40 essential phrases
| English | Chinese | Pinyin | ||
|---|---|---|---|---|
| Hello | 你好 | nǐ hǎo | ||
| Thank you | 谢谢 | xièxiè | ||
| You're welcome | 不客气 | bù kèqì | ||
| Sorry / Excuse me | 对不起 | duìbuqǐ | ||
| Excuse me (to get past) | 劳驾 | láo jià | ||
| Yes | 是 | shì | ||
| No | 不 / 不是 | bù / bù shì | ||
| I don't understand | 我不懂 | wǒ bù dǒng | ||
| Do you speak English? | 你会说英语吗? | nǐ huì shuō yīngyǔ ma? | ||
| Please | 请 | qǐng | ||
| How much? | 多少钱? | duōshǎo qián? | ||
| Too expensive | 太贵了 | tài guì le | ||
| A little cheaper | 便宜一点 | piányí yīdiǎn | ||
| Where is...? | …在哪里? | ... zài nǎlǐ? | ||
| Toilet | 厕所 | cèsuǒ | ||
| Hospital | 医院 | yīyuàn | ||
| Police | 警察 | jǐngchá | ||
| Train station | 火车站 | huǒchē zhàn | ||
| High-speed rail station | 高铁站 | gāotiě zhàn | ||
| Airport | 机场 | jīchǎng | ||
| Hotel | 酒店 | jiǔdiàn | ||
| Left | 左 | zuǒ | ||
| Right | 右 | yòu | ||
| Straight ahead | 直走 | zhí zǒu | ||
| Menu, please | 菜单 | càidān | ||
| Water | 水 | shuǐ | ||
| Hot water | 热水 | rè shuǐ | ||
| Not spicy | 不辣 | bù là | ||
| I am vegetarian | 我吃素 | wǒ chī sù | ||
| No meat | 不要肉 | bù yào ròu | ||
| Peanut allergy | 对花生过敏 | duì huāshēng guòmǐn | ||
| Bill, please | 买单 | mǎi dān | ||
| I want to go to... | 我要去… | wǒ yào qù... | ||
| Help | 帮帮我 | bāng bāng wǒ | ||
| Call the police | 报警 | bào jǐng | ||
| I need a doctor | 我需要医生 | wǒ xūyào yīshēng | ||
| Today | 今天 | jīntiān | ||
| Tomorrow | 明天 | míngtiān | ||
| Slow down please | 请说慢一点 | qǐng shuō màn yīdiǎn | ||
| Can you write it down? | 请写下来 | qǐng xiě xià lái |
Tones: the basics
Mandarin uses four tones (plus a neutral fifth): 1. **First tone (ā)**: high and flat, like singing a note. 2. **Second tone (á)**: rising, like asking a question in English. 3. **Third tone (ǎ)**: falling then rising, like a sceptical 'oh?' 4. **Fourth tone (à)**: falling sharply, like a command.
The same syllable in different tones means different words.

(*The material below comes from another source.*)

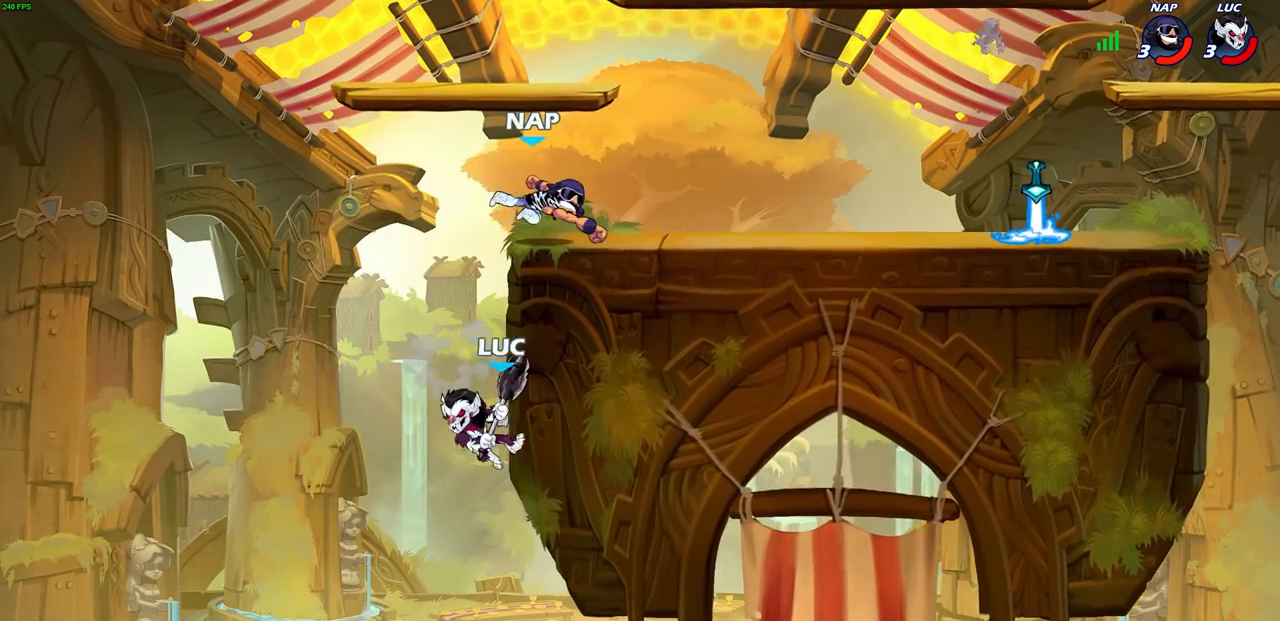
{"buttons": [], "left_stick": "center", "right_stick": "center", "events": [[50, "left_stick", "left"], [183, "CROSS", "down"], [217, "left_stick", "up-right"], [233, "CIRCLE", "down"], [267, "CROSS", "up"], [383, "CIRCLE", "up"], [433, "left_stick", "center"]]}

Mā (妈, mother) vs mǎ (马, horse) vs mà (骂, to scold). Getting tones wrong produces confusion, but context rescues most interactions. Don't let fear of tones stop you from attempting Mandarin — any effort is appreciated.
Useful tools for reading signage
Numbers (1–10 in Chinese): 一二三四五六七八九十 (yī, èr, sān, sì, wǔ, liù, qī, bā, jiǔ, shí). Recognising these helps with menus (prices), platform numbers, and addresses.
Floor numbers: 层 (céng) = floor/storey. 1层 = ground floor. 地下一层 = basement level 1.
Open/closed: 营业中 = open for business; 打烊 = closed; 暂停营业 = temporarily closed.